84 Cut Employees Due to Sale Decline

February 12th, 2009 admin Real Estate News 0

84lumberRecently US-based 84 Lumber company said in a report the national housing market is close to its bottom as in a survey reports they get a decline in sales of $1 billion for 2008. The company is one of the country’s largest home building materials retailers. The company’s overall sales for the year reached $2.1 billion. It is a 50% swing from just a few years ago. That time 84 Lumber’s sales peaked at $4.2 billion in 2004 and 2005. It was the period just before the sub prime mortgage crisis and the major housing crash that followed started to take its toll. 84 spokesman Jeff Nobers said “For our industry, if we’re not at the bottom, the bottom isn’t much below where we’re at.”

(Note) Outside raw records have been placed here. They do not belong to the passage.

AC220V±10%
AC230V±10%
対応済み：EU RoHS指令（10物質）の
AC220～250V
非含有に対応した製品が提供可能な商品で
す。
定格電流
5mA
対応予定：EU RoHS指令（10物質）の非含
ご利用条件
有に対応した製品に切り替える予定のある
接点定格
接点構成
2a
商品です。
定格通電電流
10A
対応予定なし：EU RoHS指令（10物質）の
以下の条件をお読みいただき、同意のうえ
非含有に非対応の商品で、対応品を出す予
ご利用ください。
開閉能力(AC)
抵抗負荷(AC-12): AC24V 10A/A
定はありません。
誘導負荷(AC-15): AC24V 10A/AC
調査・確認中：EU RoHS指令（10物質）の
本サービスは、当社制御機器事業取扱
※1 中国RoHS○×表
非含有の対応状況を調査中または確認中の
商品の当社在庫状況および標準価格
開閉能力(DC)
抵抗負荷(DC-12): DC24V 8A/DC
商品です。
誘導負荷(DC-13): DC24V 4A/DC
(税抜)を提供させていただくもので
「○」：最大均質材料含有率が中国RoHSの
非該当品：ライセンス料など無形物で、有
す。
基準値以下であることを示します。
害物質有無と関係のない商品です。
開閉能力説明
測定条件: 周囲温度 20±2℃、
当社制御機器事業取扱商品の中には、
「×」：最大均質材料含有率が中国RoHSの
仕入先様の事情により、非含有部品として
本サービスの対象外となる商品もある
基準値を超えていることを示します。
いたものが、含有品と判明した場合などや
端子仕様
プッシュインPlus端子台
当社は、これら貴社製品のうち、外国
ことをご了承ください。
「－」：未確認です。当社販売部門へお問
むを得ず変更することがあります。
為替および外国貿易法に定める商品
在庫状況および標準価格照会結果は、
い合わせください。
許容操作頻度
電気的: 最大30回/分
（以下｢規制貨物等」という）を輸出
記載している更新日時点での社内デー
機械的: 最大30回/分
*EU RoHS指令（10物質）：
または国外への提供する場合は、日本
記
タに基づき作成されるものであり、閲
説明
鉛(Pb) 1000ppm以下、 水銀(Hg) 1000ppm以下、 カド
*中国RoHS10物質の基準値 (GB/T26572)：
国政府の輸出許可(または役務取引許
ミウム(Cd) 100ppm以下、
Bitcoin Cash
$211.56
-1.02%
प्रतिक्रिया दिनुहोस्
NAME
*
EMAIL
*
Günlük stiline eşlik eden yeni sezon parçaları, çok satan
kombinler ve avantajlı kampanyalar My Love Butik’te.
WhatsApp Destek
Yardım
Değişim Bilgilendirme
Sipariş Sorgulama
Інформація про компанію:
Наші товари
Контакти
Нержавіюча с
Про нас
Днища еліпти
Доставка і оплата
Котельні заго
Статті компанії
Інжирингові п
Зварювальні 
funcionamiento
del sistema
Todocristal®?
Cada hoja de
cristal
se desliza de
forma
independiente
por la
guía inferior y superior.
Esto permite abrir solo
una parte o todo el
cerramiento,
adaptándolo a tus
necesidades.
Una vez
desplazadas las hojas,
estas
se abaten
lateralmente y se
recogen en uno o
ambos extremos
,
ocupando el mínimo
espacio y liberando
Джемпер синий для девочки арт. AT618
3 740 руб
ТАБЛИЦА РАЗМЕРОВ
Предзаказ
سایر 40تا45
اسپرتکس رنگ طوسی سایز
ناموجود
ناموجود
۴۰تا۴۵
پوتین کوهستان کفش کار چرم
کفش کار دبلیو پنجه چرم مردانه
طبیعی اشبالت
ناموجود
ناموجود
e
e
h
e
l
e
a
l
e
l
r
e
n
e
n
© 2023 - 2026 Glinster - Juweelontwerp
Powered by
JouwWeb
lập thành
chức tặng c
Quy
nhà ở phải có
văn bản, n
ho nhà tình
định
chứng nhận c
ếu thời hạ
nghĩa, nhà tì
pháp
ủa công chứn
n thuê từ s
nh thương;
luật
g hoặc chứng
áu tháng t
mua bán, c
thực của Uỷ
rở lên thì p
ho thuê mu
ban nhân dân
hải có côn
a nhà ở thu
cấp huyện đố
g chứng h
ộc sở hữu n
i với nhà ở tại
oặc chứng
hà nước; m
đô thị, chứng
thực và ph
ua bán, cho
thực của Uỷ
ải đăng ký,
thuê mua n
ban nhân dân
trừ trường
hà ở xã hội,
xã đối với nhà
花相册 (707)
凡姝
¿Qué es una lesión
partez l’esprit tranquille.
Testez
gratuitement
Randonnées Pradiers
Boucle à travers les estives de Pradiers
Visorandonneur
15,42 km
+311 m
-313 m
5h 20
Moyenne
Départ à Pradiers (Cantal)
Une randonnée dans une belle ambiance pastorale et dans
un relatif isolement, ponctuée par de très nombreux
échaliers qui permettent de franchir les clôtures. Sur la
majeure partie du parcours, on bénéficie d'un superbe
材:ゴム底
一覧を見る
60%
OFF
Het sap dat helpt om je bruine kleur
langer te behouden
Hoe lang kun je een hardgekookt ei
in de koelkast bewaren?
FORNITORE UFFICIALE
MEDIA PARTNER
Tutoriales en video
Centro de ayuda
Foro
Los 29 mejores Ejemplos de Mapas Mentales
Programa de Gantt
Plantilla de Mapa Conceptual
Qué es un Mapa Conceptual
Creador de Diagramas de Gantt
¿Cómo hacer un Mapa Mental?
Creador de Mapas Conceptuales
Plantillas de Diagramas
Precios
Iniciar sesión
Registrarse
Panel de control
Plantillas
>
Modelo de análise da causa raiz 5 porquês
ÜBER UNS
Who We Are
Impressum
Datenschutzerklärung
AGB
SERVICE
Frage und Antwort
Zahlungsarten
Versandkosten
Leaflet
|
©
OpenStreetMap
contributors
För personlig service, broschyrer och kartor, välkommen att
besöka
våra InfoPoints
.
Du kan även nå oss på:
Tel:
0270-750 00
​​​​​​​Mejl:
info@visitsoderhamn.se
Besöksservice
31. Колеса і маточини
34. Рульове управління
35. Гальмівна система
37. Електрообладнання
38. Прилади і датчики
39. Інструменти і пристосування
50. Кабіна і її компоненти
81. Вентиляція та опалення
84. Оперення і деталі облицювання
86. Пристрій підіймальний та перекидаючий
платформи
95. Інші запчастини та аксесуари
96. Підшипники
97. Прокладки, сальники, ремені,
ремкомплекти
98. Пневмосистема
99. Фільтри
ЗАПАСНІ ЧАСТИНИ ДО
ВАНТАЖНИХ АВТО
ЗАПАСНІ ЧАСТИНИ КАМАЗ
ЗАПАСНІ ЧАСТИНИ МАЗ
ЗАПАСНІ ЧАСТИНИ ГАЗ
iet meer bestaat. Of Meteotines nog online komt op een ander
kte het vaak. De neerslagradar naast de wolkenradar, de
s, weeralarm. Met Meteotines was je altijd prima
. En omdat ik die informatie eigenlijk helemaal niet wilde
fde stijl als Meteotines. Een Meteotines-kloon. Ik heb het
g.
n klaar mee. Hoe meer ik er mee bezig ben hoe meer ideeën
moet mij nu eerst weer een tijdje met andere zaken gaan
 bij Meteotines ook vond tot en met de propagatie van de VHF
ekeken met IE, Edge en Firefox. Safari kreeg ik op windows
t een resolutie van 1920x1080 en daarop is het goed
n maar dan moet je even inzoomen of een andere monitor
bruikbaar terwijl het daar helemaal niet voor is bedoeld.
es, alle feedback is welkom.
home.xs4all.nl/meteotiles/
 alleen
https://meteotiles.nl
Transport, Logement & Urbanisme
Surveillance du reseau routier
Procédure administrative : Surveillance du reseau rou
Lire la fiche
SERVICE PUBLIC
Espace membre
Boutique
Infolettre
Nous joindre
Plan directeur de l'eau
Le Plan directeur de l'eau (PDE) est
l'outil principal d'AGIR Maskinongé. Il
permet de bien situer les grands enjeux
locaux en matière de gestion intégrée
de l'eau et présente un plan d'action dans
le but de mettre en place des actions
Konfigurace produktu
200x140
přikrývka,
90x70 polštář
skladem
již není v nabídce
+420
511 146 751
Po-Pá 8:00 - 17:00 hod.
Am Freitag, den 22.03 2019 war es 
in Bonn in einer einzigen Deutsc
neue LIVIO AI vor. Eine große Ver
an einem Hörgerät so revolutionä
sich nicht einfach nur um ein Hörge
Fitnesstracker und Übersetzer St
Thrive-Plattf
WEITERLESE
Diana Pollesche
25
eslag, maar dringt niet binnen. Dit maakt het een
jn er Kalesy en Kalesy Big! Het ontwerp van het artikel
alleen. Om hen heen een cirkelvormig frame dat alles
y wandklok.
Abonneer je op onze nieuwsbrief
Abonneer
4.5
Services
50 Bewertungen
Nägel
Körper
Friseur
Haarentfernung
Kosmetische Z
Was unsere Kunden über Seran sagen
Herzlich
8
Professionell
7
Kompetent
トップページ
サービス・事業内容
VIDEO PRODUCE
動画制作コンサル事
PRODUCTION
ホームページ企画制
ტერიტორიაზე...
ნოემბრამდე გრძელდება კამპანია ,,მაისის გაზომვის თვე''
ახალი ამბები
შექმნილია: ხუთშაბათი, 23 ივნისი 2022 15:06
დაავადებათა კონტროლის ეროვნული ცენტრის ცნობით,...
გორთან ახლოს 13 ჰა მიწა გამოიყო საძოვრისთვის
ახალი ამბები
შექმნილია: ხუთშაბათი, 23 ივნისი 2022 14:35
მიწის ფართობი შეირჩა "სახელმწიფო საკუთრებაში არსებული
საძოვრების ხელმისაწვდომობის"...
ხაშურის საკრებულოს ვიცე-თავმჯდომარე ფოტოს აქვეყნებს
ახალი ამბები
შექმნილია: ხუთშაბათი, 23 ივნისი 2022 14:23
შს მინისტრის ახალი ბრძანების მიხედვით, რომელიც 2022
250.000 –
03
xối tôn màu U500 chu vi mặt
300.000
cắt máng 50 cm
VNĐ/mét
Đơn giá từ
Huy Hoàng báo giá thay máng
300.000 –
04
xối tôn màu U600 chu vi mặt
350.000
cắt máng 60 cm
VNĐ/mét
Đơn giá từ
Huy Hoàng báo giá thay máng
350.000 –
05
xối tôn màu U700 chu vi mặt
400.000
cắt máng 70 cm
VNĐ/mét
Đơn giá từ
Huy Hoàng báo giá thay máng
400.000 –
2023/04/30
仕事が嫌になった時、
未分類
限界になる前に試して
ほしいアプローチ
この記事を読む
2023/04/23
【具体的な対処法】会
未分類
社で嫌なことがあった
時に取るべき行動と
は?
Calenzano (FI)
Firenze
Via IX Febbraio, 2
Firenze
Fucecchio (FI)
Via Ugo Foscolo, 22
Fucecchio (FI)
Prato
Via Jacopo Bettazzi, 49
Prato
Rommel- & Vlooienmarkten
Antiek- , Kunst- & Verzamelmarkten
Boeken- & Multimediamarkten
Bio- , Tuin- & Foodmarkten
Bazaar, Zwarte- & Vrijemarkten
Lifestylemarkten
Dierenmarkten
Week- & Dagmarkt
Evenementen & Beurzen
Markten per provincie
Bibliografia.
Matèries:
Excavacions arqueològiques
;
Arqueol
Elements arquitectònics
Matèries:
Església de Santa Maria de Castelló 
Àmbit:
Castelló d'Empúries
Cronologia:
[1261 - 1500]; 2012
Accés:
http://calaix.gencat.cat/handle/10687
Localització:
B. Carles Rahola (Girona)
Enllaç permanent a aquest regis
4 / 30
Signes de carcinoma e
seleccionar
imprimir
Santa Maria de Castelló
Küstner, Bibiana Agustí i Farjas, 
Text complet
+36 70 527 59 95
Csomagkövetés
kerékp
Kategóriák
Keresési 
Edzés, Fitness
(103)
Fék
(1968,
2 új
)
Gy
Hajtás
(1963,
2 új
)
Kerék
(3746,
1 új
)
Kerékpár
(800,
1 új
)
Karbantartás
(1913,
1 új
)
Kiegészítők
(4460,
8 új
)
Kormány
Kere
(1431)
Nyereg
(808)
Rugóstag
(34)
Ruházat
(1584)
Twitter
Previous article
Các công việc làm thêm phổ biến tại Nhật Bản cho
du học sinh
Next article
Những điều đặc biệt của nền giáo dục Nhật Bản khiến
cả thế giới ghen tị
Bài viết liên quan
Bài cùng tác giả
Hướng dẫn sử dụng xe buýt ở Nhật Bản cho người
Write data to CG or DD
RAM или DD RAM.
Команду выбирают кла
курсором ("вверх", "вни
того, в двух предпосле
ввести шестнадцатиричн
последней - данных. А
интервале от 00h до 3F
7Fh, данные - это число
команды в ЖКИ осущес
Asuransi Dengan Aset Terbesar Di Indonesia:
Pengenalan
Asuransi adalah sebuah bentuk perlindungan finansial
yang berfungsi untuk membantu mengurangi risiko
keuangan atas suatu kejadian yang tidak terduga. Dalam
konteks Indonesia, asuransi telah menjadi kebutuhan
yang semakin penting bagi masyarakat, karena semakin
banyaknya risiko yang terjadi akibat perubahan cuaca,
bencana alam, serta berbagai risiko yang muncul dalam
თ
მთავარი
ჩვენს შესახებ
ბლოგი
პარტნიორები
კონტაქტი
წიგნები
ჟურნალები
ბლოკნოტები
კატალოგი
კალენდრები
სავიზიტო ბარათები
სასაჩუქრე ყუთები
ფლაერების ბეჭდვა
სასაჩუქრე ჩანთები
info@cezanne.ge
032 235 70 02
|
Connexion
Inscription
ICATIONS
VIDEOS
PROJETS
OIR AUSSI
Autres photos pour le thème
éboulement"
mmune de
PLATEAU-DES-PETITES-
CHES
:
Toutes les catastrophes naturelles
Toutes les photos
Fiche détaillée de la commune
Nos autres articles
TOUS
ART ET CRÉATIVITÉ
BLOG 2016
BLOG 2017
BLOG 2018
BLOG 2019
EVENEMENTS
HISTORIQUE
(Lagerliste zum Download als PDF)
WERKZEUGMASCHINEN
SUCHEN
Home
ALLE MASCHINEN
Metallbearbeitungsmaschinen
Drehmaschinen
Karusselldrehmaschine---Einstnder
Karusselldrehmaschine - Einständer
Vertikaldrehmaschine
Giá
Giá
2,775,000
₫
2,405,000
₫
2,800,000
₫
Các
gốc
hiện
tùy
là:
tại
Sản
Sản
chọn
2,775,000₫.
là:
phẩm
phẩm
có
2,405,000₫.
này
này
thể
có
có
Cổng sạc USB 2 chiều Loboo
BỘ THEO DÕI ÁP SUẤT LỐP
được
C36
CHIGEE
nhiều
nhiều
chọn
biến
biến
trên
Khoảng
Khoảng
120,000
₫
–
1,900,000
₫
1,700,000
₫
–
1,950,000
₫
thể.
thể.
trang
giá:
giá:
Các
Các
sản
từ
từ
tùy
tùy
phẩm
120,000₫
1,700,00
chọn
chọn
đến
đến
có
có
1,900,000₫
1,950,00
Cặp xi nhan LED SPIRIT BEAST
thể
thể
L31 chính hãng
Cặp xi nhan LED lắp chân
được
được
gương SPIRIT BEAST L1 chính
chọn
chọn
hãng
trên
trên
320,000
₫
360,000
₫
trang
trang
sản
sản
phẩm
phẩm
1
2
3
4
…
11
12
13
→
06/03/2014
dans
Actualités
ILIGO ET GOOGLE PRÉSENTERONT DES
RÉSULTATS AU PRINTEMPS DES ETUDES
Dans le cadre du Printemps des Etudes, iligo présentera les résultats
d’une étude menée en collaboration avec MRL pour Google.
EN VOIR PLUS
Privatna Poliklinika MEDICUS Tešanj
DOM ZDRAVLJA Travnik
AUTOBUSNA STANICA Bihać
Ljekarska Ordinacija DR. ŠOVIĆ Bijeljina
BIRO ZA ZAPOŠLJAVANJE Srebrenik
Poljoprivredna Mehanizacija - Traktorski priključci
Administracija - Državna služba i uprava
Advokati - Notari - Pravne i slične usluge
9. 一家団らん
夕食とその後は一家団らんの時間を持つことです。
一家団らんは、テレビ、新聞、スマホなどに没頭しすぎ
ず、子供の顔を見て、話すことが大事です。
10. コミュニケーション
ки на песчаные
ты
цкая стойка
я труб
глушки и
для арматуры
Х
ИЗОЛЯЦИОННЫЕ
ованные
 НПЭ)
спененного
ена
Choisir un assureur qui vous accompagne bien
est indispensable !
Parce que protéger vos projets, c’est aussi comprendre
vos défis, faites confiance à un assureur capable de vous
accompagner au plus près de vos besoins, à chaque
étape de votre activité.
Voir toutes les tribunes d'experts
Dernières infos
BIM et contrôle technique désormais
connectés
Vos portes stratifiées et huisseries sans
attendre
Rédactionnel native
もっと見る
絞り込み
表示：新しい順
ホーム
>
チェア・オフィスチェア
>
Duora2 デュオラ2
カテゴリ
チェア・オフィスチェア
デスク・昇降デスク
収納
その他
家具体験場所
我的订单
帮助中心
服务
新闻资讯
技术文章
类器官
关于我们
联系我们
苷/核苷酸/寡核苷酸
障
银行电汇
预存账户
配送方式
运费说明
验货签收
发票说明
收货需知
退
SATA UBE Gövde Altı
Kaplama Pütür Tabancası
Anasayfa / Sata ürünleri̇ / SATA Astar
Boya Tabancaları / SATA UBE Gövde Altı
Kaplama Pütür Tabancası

In instant reaction to 84 sales went down, the company has closed 85 stores in the last year. It also reduced its human resources by 1500 employees. Company spokesman said the company now operates 319 stores in 35 states, employing only 4500. He added that 84 has been able to boost its market share in the markets.  Doing that, it can continue to operate, as well as is positioning itself to grow once. He hoped the gluts of properties still unsold are bought and homebuilders start to consider extension again. However, amid the economic crises how the homebuilders react to know it we have to wait.